What is expected
Give the number of lines in the records that include the word "advies", and nothing besides.

======

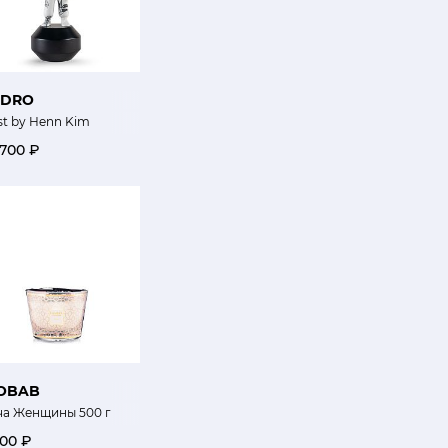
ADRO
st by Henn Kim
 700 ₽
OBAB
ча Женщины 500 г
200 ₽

======

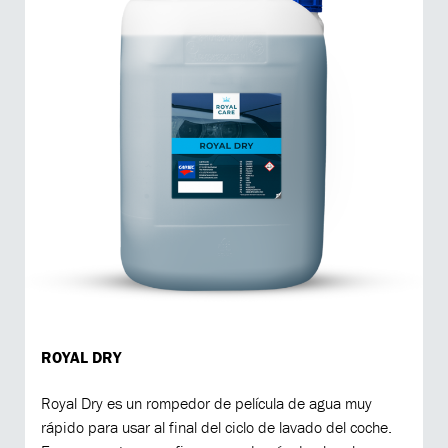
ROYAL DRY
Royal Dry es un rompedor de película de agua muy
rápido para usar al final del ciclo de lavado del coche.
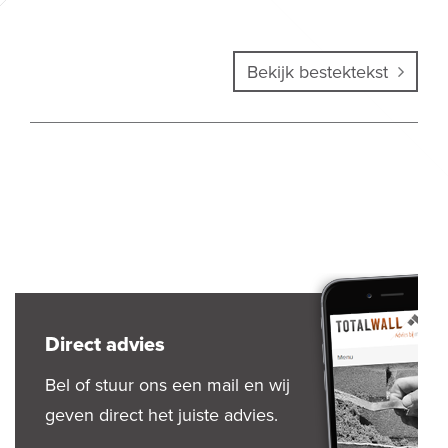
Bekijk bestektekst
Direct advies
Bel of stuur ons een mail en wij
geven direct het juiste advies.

======

Task output
2